▶ [TASK DIRECTIONS]
Find the line containing "34: (864, 198, 3.84)" in the listing below. Repeat it exactly, along with each following line up to and including the one containing "55: (643, 374, 4.50)".
━━━━━ DATASET RECORDS
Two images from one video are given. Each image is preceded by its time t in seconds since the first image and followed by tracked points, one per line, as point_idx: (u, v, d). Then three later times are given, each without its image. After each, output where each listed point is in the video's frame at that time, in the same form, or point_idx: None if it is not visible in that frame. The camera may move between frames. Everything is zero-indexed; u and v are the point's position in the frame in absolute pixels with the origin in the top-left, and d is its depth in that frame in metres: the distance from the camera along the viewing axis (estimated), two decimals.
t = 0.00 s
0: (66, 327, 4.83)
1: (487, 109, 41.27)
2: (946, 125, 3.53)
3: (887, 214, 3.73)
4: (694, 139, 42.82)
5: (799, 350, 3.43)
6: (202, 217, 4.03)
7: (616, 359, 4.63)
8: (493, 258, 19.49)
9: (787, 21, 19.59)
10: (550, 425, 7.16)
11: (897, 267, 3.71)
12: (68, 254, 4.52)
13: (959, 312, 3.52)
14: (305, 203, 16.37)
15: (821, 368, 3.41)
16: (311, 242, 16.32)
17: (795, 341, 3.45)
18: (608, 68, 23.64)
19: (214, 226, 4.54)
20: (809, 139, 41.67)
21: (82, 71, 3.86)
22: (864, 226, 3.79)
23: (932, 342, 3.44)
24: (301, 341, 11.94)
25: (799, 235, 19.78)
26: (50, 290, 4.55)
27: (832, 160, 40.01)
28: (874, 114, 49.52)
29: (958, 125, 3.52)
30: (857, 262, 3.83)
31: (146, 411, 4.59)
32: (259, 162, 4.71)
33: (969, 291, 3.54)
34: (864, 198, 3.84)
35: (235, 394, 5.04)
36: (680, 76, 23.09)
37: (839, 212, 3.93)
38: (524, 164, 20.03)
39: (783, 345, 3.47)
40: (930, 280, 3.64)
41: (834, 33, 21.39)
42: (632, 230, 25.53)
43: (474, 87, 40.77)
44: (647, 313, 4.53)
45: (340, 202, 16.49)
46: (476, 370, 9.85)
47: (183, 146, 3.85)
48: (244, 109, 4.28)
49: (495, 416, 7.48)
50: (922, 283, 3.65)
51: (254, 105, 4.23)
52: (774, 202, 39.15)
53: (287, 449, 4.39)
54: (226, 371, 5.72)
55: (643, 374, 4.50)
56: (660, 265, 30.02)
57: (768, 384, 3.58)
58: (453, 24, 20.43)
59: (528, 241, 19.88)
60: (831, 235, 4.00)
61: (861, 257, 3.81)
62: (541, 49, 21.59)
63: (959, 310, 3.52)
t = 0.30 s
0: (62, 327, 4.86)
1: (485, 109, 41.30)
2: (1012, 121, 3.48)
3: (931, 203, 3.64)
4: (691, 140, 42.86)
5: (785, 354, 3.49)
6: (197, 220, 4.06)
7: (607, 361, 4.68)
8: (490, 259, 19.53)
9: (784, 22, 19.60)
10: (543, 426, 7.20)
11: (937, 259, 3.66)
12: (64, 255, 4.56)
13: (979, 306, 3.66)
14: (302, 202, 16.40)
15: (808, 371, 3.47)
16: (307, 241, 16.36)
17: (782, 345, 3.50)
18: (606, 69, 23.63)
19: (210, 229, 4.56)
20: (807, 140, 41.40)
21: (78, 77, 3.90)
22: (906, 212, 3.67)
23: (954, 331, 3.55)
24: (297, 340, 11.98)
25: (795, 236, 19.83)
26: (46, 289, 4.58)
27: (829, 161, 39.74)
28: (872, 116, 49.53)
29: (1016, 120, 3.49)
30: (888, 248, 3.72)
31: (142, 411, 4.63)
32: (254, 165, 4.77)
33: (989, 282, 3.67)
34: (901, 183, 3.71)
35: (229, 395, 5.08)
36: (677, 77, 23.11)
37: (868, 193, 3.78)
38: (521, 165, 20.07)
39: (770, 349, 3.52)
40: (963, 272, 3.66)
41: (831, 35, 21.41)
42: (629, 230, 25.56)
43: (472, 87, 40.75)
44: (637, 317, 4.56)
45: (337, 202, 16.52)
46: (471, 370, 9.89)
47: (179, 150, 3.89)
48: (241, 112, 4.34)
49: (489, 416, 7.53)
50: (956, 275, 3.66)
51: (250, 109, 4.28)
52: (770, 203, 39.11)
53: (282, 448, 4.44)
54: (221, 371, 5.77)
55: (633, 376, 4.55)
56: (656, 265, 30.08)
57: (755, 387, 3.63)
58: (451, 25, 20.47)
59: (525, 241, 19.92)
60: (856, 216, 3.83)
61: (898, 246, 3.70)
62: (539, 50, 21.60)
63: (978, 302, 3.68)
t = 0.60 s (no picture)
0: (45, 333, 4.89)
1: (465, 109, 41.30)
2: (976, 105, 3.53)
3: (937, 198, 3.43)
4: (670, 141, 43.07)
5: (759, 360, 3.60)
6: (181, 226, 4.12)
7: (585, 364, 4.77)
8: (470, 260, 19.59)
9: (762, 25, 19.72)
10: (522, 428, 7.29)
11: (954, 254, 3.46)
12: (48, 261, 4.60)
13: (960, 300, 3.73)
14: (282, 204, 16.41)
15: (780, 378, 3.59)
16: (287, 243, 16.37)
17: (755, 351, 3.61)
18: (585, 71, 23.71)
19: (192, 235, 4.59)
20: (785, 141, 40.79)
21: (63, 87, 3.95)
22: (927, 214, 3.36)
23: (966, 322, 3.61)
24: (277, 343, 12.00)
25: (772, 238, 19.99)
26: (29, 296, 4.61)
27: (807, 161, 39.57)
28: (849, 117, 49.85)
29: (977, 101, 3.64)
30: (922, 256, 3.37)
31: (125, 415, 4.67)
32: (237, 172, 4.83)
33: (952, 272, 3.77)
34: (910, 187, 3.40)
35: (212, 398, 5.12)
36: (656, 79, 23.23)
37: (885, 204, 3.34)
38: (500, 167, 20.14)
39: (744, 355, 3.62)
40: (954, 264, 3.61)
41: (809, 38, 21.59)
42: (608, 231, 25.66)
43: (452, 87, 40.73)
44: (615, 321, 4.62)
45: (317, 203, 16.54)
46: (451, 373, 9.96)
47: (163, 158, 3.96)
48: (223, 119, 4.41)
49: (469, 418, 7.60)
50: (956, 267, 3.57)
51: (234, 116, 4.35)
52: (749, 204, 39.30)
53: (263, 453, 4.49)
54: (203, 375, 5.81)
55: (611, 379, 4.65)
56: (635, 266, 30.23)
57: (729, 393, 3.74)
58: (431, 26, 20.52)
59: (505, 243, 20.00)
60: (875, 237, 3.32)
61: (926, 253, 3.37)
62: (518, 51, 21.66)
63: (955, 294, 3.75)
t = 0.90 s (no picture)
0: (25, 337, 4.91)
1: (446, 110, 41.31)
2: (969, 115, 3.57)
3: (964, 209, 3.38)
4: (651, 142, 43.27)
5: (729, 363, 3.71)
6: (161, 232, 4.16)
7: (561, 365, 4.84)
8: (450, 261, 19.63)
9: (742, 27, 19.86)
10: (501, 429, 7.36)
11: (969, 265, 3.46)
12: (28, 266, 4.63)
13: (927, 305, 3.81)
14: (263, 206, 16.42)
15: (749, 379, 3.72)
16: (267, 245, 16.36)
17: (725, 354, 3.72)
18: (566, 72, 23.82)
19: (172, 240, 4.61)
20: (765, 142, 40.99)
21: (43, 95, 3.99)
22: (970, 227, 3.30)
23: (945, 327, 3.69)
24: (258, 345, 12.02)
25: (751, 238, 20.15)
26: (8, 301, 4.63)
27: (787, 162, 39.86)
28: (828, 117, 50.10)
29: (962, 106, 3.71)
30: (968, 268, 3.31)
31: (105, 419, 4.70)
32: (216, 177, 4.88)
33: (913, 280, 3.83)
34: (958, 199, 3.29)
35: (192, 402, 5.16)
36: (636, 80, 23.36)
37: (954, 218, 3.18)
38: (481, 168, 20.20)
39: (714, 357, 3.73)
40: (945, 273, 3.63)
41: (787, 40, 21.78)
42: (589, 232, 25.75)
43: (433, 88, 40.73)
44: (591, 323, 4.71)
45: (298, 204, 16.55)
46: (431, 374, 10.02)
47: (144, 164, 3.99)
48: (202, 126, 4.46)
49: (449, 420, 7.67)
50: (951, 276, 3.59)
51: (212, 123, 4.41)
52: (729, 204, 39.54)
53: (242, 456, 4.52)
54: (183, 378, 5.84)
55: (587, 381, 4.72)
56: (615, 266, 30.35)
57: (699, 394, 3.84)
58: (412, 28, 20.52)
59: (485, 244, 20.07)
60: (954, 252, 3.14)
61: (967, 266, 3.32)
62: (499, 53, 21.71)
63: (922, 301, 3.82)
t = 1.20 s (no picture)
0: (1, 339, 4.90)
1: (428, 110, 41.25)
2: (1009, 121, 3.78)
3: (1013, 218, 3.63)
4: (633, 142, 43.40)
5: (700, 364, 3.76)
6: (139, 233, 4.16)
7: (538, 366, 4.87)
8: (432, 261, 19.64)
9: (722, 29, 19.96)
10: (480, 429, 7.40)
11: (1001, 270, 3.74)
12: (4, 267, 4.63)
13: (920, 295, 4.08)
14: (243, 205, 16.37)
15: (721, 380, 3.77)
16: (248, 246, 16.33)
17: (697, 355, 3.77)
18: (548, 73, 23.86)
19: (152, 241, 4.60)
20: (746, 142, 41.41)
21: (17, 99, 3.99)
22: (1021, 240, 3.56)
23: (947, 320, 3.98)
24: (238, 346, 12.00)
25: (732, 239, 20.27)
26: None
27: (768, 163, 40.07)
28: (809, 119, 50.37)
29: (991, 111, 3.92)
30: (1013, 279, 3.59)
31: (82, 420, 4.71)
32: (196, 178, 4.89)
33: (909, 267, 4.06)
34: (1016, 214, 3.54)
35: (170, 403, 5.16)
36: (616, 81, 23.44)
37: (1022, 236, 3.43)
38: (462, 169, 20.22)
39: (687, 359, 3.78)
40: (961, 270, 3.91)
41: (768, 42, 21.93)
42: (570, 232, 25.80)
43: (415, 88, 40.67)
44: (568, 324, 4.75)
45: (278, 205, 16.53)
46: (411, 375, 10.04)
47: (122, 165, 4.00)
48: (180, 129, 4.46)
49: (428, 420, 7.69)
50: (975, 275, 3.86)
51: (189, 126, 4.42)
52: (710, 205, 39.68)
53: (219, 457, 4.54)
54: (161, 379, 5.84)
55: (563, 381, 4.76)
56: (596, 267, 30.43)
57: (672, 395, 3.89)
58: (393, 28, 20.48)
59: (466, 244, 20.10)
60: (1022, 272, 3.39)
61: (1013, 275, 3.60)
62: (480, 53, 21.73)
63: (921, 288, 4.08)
━━━━━━━━━━
▶ [REPLY]
34: (864, 198, 3.84)
35: (235, 394, 5.04)
36: (680, 76, 23.09)
37: (839, 212, 3.93)
38: (524, 164, 20.03)
39: (783, 345, 3.47)
40: (930, 280, 3.64)
41: (834, 33, 21.39)
42: (632, 230, 25.53)
43: (474, 87, 40.77)
44: (647, 313, 4.53)
45: (340, 202, 16.49)
46: (476, 370, 9.85)
47: (183, 146, 3.85)
48: (244, 109, 4.28)
49: (495, 416, 7.48)
50: (922, 283, 3.65)
51: (254, 105, 4.23)
52: (774, 202, 39.15)
53: (287, 449, 4.39)
54: (226, 371, 5.72)
55: (643, 374, 4.50)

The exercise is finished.